> [Records]
[Start of section]

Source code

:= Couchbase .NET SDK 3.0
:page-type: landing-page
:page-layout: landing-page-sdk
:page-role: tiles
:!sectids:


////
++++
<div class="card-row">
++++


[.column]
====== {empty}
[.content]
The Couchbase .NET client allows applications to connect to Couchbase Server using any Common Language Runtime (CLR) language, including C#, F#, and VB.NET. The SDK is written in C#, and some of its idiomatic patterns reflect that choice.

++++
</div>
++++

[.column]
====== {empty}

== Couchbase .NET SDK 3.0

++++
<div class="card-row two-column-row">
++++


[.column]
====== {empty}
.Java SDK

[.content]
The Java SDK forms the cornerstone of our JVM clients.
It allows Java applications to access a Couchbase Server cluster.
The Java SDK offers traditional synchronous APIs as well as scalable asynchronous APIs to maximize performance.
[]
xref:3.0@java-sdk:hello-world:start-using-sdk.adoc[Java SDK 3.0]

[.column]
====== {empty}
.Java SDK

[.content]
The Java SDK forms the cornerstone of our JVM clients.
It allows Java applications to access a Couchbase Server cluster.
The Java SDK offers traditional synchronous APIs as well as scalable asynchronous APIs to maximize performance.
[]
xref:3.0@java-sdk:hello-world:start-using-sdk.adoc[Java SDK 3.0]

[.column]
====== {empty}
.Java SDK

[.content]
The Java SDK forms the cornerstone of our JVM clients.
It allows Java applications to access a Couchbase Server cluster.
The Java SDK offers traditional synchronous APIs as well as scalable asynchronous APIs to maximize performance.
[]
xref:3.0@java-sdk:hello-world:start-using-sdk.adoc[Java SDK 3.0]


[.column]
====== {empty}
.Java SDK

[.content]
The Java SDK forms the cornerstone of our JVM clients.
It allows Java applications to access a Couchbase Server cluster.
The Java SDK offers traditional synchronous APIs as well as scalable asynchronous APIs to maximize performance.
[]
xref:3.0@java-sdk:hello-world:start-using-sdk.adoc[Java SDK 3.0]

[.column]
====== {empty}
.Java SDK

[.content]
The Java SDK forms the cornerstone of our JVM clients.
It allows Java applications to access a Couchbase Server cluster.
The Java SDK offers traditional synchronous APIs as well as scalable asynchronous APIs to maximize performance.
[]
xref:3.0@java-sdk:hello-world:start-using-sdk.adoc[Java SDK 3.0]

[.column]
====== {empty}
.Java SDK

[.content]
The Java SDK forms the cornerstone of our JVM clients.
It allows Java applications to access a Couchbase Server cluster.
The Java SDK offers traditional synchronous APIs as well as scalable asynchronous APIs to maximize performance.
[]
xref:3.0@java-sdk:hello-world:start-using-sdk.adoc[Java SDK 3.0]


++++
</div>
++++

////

[End of section]

> [Work instructions] Please repeat each entry exactly as written.

> [Answer to the problem]
Source code

:= Couchbase .NET SDK 3.0
:page-type: landing-page
:page-layout: landing-page-sdk
:page-role: tiles
:!sectids:


////
++++
<div class="card-row">
++++


[.column]
====== {empty}
[.content]
The Couchbase .NET client allows applications to connect to Couchbase Server using any Common Language Runtime (CLR) language, including C#, F#, and VB.NET. The SDK is written in C#, and some of its idiomatic patterns reflect that choice.

++++
</div>
++++

[.column]
====== {empty}

== Couchbase .NET SDK 3.0

++++
<div class="card-row two-column-row">
++++


[.column]
====== {empty}
.Java SDK

[.content]
The Java SDK forms the cornerstone of our JVM clients.
It allows Java applications to access a Couchbase Server cluster.
The Java SDK offers traditional synchronous APIs as well as scalable asynchronous APIs to maximize performance.
[]
xref:3.0@java-sdk:hello-world:start-using-sdk.adoc[Java SDK 3.0]

[.column]
====== {empty}
.Java SDK

[.content]
The Java SDK forms the cornerstone of our JVM clients.
It allows Java applications to access a Couchbase Server cluster.
The Java SDK offers traditional synchronous APIs as well as scalable asynchronous APIs to maximize performance.
[]
xref:3.0@java-sdk:hello-world:start-using-sdk.adoc[Java SDK 3.0]

[.column]
====== {empty}
.Java SDK

[.content]
The Java SDK forms the cornerstone of our JVM clients.
It allows Java applications to access a Couchbase Server cluster.
The Java SDK offers traditional synchronous APIs as well as scalable asynchronous APIs to maximize performance.
[]
xref:3.0@java-sdk:hello-world:start-using-sdk.adoc[Java SDK 3.0]


[.column]
====== {empty}
.Java SDK

[.content]
The Java SDK forms the cornerstone of our JVM clients.
It allows Java applications to access a Couchbase Server cluster.
The Java SDK offers traditional synchronous APIs as well as scalable asynchronous APIs to maximize performance.
[]
xref:3.0@java-sdk:hello-world:start-using-sdk.adoc[Java SDK 3.0]

[.column]
====== {empty}
.Java SDK

[.content]
The Java SDK forms the cornerstone of our JVM clients.
It allows Java applications to access a Couchbase Server cluster.
The Java SDK offers traditional synchronous APIs as well as scalable asynchronous APIs to maximize performance.
[]
xref:3.0@java-sdk:hello-world:start-using-sdk.adoc[Java SDK 3.0]

[.column]
====== {empty}
.Java SDK

[.content]
The Java SDK forms the cornerstone of our JVM clients.
It allows Java applications to access a Couchbase Server cluster.
The Java SDK offers traditional synchronous APIs as well as scalable asynchronous APIs to maximize performance.
[]
xref:3.0@java-sdk:hello-world:start-using-sdk.adoc[Java SDK 3.0]


++++
</div>
++++

////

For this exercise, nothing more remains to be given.